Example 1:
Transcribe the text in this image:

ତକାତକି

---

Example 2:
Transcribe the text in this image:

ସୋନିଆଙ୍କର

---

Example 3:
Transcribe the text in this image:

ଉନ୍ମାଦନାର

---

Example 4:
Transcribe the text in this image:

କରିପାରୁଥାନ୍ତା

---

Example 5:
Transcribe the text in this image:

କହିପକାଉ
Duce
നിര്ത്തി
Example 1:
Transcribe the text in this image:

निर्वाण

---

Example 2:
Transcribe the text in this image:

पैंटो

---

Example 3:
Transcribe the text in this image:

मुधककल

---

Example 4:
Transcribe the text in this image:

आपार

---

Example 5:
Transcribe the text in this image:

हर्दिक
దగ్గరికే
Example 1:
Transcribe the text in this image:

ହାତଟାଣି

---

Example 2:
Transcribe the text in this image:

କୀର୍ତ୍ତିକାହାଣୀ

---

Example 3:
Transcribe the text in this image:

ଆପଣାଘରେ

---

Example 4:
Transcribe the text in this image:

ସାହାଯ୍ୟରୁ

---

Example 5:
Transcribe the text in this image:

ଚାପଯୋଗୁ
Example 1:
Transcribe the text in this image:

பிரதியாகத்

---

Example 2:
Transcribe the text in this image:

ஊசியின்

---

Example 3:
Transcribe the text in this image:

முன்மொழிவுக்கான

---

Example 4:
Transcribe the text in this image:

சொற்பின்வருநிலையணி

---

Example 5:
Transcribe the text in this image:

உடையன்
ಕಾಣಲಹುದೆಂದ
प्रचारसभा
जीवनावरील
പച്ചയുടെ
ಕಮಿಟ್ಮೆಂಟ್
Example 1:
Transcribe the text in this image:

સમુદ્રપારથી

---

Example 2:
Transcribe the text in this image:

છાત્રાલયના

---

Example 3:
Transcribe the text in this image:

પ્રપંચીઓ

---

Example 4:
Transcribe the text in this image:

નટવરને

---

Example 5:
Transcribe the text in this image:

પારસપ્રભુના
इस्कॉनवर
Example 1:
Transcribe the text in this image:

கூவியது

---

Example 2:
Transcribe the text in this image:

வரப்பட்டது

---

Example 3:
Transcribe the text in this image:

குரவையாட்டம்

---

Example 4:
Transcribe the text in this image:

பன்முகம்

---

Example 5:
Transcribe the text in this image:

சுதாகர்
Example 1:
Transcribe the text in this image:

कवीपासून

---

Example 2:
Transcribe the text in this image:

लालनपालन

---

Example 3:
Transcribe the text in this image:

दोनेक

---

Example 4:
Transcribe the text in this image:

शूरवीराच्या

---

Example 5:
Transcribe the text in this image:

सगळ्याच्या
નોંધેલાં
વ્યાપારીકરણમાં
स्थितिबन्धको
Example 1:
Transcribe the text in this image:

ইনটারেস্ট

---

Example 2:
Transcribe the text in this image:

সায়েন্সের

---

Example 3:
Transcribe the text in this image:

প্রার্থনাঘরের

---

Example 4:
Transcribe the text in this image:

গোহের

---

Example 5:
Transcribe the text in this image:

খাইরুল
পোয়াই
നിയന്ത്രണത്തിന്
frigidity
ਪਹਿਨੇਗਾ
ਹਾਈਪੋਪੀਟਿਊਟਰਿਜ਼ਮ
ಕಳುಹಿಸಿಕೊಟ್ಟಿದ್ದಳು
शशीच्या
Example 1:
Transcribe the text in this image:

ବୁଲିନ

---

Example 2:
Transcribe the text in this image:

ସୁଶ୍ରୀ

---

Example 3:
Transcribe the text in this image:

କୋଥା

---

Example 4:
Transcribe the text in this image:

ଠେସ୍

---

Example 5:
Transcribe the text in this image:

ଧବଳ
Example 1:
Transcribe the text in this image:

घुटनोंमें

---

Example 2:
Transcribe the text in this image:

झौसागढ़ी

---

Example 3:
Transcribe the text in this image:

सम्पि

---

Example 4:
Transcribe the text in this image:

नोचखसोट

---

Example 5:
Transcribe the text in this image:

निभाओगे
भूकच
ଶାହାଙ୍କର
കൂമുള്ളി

Directions ->
The entire listing has to be written out again exactly.

Written solution ->
Example 1:
Transcribe the text in this image:

ତକାତକି

---

Example 2:
Transcribe the text in this image:

ସୋନିଆଙ୍କର

---

Example 3:
Transcribe the text in this image:

ଉନ୍ମାଦନାର

---

Example 4:
Transcribe the text in this image:

କରିପାରୁଥାନ୍ତା

---

Example 5:
Transcribe the text in this image:

କହିପକାଉ
Duce
നിര്ത്തി
Example 1:
Transcribe the text in this image:

निर्वाण

---

Example 2:
Transcribe the text in this image:

पैंटो

---

Example 3:
Transcribe the text in this image:

मुधककल

---

Example 4:
Transcribe the text in this image:

आपार

---

Example 5:
Transcribe the text in this image:

हर्दिक
దగ్గరికే
Example 1:
Transcribe the text in this image:

ହାତଟାଣି

---

Example 2:
Transcribe the text in this image:

କୀର୍ତ୍ତିକାହାଣୀ

---

Example 3:
Transcribe the text in this image:

ଆପଣାଘରେ

---

Example 4:
Transcribe the text in this image:

ସାହାଯ୍ୟରୁ

---

Example 5:
Transcribe the text in this image:

ଚାପଯୋଗୁ
Example 1:
Transcribe the text in this image:

பிரதியாகத்

---

Example 2:
Transcribe the text in this image:

ஊசியின்

---

Example 3:
Transcribe the text in this image:

முன்மொழிவுக்கான

---

Example 4:
Transcribe the text in this image:

சொற்பின்வருநிலையணி

---

Example 5:
Transcribe the text in this image:

உடையன்
ಕಾಣಲಹುದೆಂದ
प्रचारसभा
जीवनावरील
പച്ചയുടെ
ಕಮಿಟ್ಮೆಂಟ್
Example 1:
Transcribe the text in this image:

સમુદ્રપારથી

---

Example 2:
Transcribe the text in this image:

છાત્રાલયના

---

Example 3:
Transcribe the text in this image:

પ્રપંચીઓ

---

Example 4:
Transcribe the text in this image:

નટવરને

---

Example 5:
Transcribe the text in this image:

પારસપ્રભુના
इस्कॉनवर
Example 1:
Transcribe the text in this image:

கூவியது

---

Example 2:
Transcribe the text in this image:

வரப்பட்டது

---

Example 3:
Transcribe the text in this image:

குரவையாட்டம்

---

Example 4:
Transcribe the text in this image:

பன்முகம்

---

Example 5:
Transcribe the text in this image:

சுதாகர்
Example 1:
Transcribe the text in this image:

कवीपासून

---

Example 2:
Transcribe the text in this image:

लालनपालन

---

Example 3:
Transcribe the text in this image:

दोनेक

---

Example 4:
Transcribe the text in this image:

शूरवीराच्या

---

Example 5:
Transcribe the text in this image:

सगळ्याच्या
નોંધેલાં
વ્યાપારીકરણમાં
स्थितिबन्धको
Example 1:
Transcribe the text in this image:

ইনটারেস্ট

---

Example 2:
Transcribe the text in this image:

সায়েন্সের

---

Example 3:
Transcribe the text in this image:

প্রার্থনাঘরের

---

Example 4:
Transcribe the text in this image:

গোহের

---

Example 5:
Transcribe the text in this image:

খাইরুল
পোয়াই
നിയന്ത്രണത്തിന്
frigidity
ਪਹਿਨੇਗਾ
ਹਾਈਪੋਪੀਟਿਊਟਰਿਜ਼ਮ
ಕಳುಹಿಸಿಕೊಟ್ಟಿದ್ದಳು
शशीच्या
Example 1:
Transcribe the text in this image:

ବୁଲିନ

---

Example 2:
Transcribe the text in this image:

ସୁଶ୍ରୀ

---

Example 3:
Transcribe the text in this image:

କୋଥା

---

Example 4:
Transcribe the text in this image:

ଠେସ୍

---

Example 5:
Transcribe the text in this image:

ଧବଳ
Example 1:
Transcribe the text in this image:

घुटनोंमें

---

Example 2:
Transcribe the text in this image:

झौसागढ़ी

---

Example 3:
Transcribe the text in this image:

सम्पि

---

Example 4:
Transcribe the text in this image:

नोचखसोट

---

Example 5:
Transcribe the text in this image:

निभाओगे
भूकच
ଶାହାଙ୍କର
കൂമുള്ളി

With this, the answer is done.